Vi ricordate i tempi in cui non era possibile fotografare le opere d’arte nei musei? Mi ricordo ancora l’ultima volta che sono stato al MOMA di New York e avevo impostato sull’iPhone la notifica dei messaggi attraverso l’illuminazione del flash. É arrivato un messaggio mentre avevo il telefono in mano davanti ad un’opera di Andy Wharol. Credevo che fossero pronti ad espellermi dal paese. La guardia del museo mi ha fatto un culo così grande che penso me lo ricorderò tutta la vita. Comunque la gente ha sempre fatto ugualmente le foto dentro il MOMA, così come negli altri musei, e finalmente da un po’ di tempo non sono più vietati gli scatti.
Ogni giorno vengono condivise migliaia di foto della Gioconda o di Picasso, ma per quanto l’arte classica sia sempre molto affascinante, l’estetica é in continua evoluzione grazie, o per colpa dei social.

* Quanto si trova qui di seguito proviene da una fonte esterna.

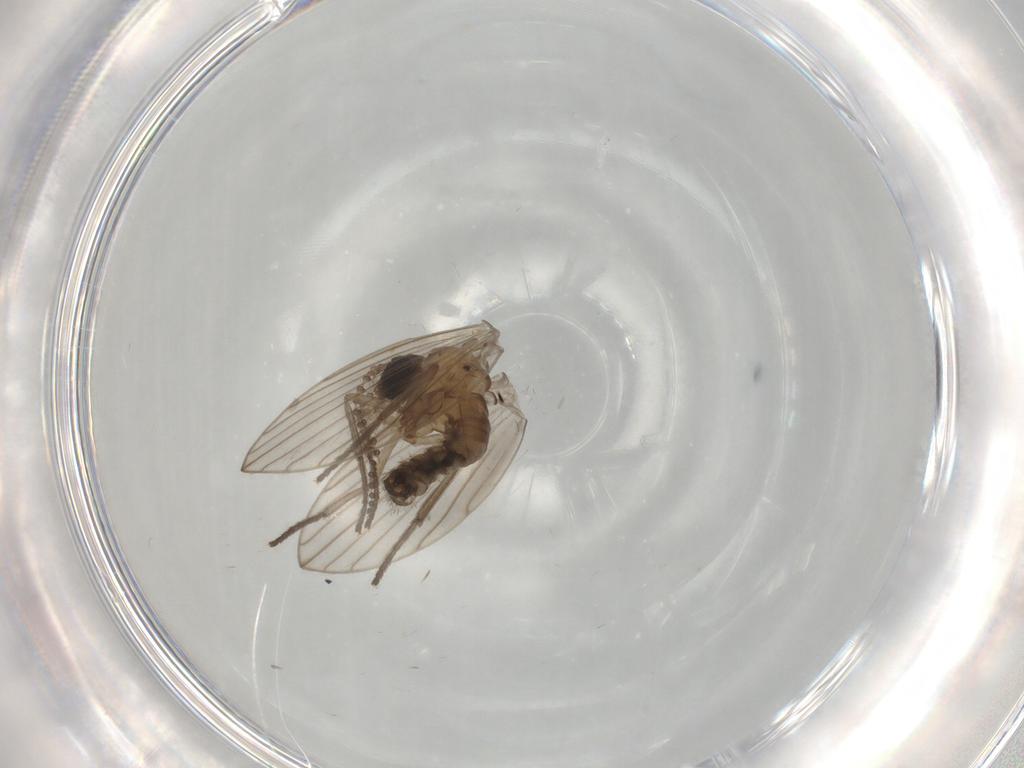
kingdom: Animalia
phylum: Arthropoda
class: Insecta
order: Diptera
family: Psychodidae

Piano piano ci si é accorti che le opere più condivise alle mostre erano quelle con i neo, quelle più colorate, quelle mastodontiche, insomma quelle più instagrammabili. Volete mettere la differenza di like che può fare la fotografia di un arco gigantesco di palloncini rosa, contro la foto di un piccolo quadro contro una parete? É quasi imparagonabile.
Ed ecco che allora nascono le prime mostre pensate proprio per essere apprezzate dall’estetica dei social ed in particolare da quella di Instagram. A parlarne nel dettaglio é stato il team americano di Wired che ha pubblicato un video in cui si parla proprio di queste mostre. In particolare sono stati a visitare la mostra dei colori a San Francisco, la Color Factory, e il museo del gelato di Los Angeles (Ice Cream Museo). Che sia arte o solamente una forma di intrattenimento non é del tutto chiaro e gli organizzatori soprassiedono. Ma in fondo quello che conta principalmente oggi é offrire un’esperienza, che sia immersiva e perché no, instagrammabile. Da oggi quindi si terrà sempre più conto del grado di fotogenia delle opere.